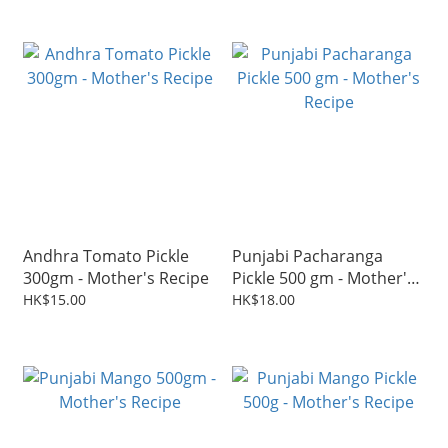
Andhra Tomato Pickle
Punjabi Pacharanga
300gm - Mother's Recipe
Pickle 500 gm - Mother's
Recipe
HK$15.00
HK$18.00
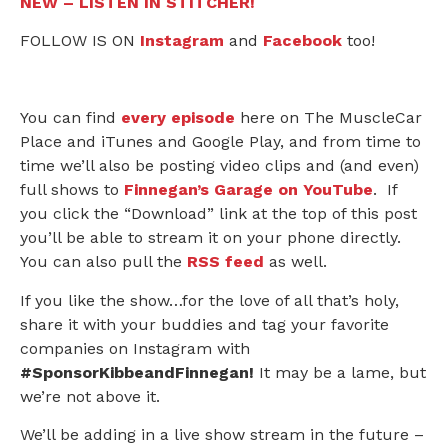
NEW – LISTEN IN STITCHER!
FOLLOW IS ON
Instagram
and
Facebook
too!
You can find
every episode
here on The MuscleCar
Place and iTunes and Google Play, and from time to
time we’ll also be posting video clips and (and even)
full shows to
Finnegan’s Garage on YouTube
. If
you click the “Download” link at the top of this post
you’ll be able to stream it on your phone directly.
You can also pull the
RSS feed
as well.
If you like the show…for the love of all that’s holy,
share it with your buddies and tag your favorite
companies on Instagram with
#SponsorKibbeandFinnegan!
It may be a lame, but
we’re not above it.
We’ll be adding in a live show stream in the future –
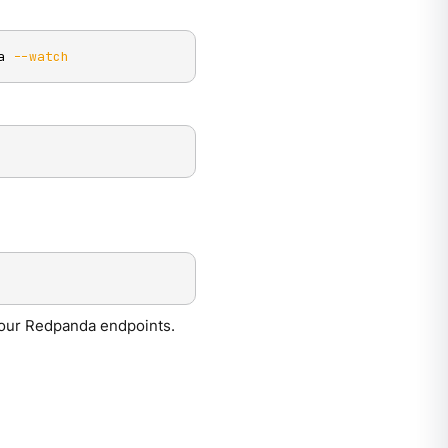
a 
--watch
your Redpanda endpoints.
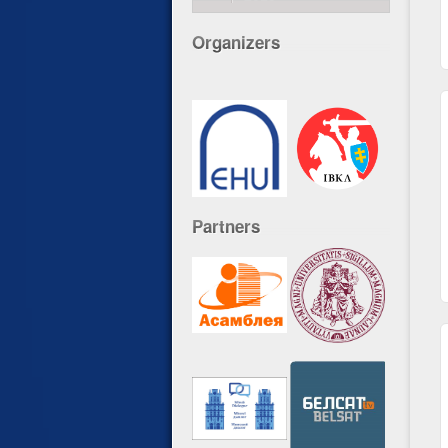
Organizers
Partners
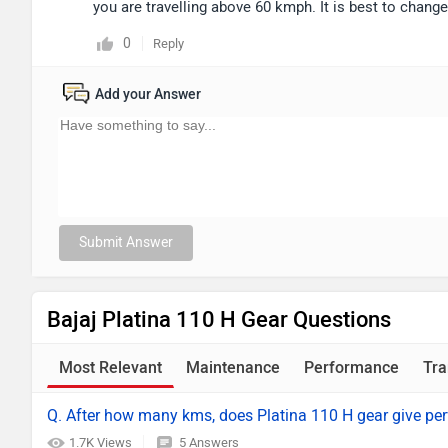
you are travelling above 60 kmph. It is best to chang
0
Reply
Add your Answer
Submit Answer
Bajaj Platina 110 H Gear Questions
Most Relevant
Maintenance
Performance
Tra
Q. After how many kms, does Platina 110 H gear give per
1.7K Views
5 Answers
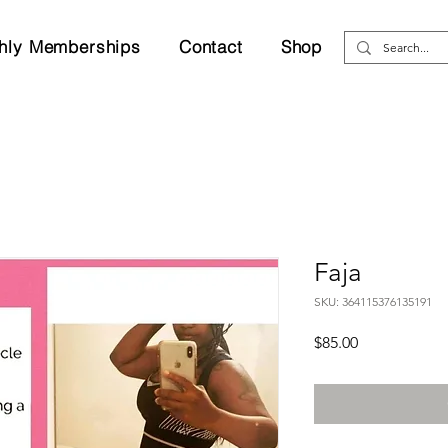
hly Memberships
Contact
Shop
Faja
SKU: 364115376135191
Price
$85.00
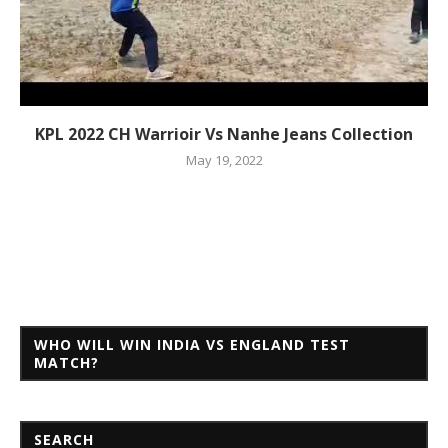
KPL 2022 CH Warrioir Vs Nanhe Jeans Collection
May 19, 2022
WHO WILL WIN INDIA VS ENGLAND TEST
MATCH?
SEARCH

• • • • •

Revise the lines above so that "Instagram" is replaced by "TikTok" wherever it occurs, with all other text left unchanged. Leave the pictures out of the answer.

=== Response to this task ===
Andhra Tomato Pickle
Punjabi Pacharanga
300gm - Mother's Recipe
Pickle 500 gm - Mother's
Recipe
HK$15.00
HK$18.00
NEW – LISTEN IN STITCHER!
FOLLOW IS ON
TikTok
and
Facebook
too!
You can find
every episode
here on The MuscleCar
Place and iTunes and Google Play, and from time to
time we’ll also be posting video clips and (and even)
full shows to
Finnegan’s Garage on YouTube
. If
you click the “Download” link at the top of this post
you’ll be able to stream it on your phone directly.
You can also pull the
RSS feed
as well.
If you like the show…for the love of all that’s holy,
share it with your buddies and tag your favorite
companies on TikTok with
#SponsorKibbeandFinnegan!
It may be a lame, but
we’re not above it.
We’ll be adding in a live show stream in the future –
a 
--watch
your Redpanda endpoints.
Organizers
Partners
you are travelling above 60 kmph. It is best to chang
0
Reply
Add your Answer
Submit Answer
Bajaj Platina 110 H Gear Questions
Most Relevant
Maintenance
Performance
Tra
Q. After how many kms, does Platina 110 H gear give per
1.7K Views
5 Answers
hly Memberships
Contact
Shop
Faja
SKU: 364115376135191
Price
$85.00
KPL 2022 CH Warrioir Vs Nanhe Jeans Collection
May 19, 2022
WHO WILL WIN INDIA VS ENGLAND TEST
MATCH?
SEARCH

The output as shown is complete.